*THE TASK:* Select each line in the data below that contains the word "them", and copy those lines.

*PROVIDED RECORDS:*
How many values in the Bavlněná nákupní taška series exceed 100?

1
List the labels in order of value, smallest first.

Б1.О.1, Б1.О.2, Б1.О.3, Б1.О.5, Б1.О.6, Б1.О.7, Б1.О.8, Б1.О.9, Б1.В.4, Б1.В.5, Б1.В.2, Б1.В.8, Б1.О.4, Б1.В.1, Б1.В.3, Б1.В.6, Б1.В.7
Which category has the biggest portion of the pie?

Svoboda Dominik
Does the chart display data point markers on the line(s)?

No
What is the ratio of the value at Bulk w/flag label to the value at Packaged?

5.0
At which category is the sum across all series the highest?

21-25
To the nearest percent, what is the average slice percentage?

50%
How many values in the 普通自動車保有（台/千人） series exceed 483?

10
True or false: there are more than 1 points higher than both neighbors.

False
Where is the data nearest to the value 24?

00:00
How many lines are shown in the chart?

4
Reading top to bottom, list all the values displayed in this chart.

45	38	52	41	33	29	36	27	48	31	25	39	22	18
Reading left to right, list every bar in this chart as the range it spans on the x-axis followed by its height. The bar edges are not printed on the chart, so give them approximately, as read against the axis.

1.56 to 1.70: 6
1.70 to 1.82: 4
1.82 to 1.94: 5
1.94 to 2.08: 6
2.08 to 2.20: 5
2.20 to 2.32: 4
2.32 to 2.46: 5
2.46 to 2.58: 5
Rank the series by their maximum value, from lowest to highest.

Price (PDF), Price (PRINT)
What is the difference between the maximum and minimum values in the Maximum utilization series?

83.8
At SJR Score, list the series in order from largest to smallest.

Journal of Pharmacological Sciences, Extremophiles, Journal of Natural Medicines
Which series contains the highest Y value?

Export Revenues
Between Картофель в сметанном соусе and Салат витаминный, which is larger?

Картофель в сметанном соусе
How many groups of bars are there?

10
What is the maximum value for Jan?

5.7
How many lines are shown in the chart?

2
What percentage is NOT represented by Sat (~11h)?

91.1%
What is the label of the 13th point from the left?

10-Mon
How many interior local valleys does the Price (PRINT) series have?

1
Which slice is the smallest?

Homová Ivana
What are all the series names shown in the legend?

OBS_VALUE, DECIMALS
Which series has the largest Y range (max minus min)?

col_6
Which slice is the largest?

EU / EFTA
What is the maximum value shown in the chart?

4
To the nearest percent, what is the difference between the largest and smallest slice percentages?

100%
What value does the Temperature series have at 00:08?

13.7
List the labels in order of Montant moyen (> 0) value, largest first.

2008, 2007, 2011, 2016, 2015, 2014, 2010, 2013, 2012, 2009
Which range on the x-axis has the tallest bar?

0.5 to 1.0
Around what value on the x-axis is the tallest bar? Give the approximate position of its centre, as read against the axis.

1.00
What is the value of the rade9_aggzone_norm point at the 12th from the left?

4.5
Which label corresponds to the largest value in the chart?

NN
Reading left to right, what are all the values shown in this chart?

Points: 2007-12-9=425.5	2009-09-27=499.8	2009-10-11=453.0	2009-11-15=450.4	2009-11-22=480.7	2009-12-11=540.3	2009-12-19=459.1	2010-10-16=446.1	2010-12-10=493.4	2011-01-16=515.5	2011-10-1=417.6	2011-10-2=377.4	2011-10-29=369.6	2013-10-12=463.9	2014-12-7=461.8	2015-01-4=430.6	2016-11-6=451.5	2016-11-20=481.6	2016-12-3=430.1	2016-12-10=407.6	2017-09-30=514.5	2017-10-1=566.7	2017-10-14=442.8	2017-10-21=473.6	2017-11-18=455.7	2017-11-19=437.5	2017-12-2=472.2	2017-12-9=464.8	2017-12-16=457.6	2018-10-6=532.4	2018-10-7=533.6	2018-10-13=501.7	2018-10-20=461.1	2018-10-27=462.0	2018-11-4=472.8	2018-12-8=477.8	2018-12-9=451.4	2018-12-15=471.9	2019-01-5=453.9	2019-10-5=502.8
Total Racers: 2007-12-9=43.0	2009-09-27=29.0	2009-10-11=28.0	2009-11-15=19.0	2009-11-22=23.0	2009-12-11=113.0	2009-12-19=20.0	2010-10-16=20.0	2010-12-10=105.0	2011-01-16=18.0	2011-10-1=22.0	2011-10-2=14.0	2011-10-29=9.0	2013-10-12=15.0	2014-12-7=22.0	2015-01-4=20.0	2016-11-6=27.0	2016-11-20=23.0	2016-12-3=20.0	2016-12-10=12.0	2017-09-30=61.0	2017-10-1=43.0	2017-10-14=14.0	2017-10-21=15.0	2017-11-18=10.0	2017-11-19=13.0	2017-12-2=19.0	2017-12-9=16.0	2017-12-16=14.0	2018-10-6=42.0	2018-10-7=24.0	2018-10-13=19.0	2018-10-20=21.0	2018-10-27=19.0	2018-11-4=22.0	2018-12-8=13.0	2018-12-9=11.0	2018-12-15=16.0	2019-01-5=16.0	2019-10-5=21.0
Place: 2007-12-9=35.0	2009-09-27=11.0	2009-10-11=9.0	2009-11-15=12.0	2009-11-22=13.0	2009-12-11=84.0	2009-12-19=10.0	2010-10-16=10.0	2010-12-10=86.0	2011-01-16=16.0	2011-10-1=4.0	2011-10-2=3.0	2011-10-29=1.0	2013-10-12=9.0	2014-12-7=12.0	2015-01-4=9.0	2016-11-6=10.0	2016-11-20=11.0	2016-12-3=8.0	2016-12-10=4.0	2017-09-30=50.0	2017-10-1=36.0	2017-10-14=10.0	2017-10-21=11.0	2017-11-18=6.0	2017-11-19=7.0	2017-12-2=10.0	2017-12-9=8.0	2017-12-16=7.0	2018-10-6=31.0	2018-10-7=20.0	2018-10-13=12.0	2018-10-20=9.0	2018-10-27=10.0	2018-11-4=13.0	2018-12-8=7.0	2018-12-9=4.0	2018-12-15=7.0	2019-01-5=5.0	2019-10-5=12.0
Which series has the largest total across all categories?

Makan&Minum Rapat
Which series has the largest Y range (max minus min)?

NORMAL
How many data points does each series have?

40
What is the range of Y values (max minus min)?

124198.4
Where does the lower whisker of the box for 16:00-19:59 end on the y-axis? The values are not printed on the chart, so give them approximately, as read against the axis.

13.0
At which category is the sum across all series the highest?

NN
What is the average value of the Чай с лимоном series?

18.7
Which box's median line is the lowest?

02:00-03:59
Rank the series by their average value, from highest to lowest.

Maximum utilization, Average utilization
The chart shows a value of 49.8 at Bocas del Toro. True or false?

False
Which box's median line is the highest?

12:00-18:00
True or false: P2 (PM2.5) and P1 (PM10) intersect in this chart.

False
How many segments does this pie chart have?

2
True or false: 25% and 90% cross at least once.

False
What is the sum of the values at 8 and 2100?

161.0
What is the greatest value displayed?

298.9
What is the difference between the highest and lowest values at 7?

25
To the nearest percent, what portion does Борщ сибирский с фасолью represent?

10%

*YOUR SOLUTION:*
Reading left to right, list every bar in this chart as the range it spans on the x-axis followed by its height. The bar edges are not printed on the chart, so give them approximately, as read against the axis.
Where does the lower whisker of the box for 16:00-19:59 end on the y-axis? The values are not printed on the chart, so give them approximately, as read against the axis.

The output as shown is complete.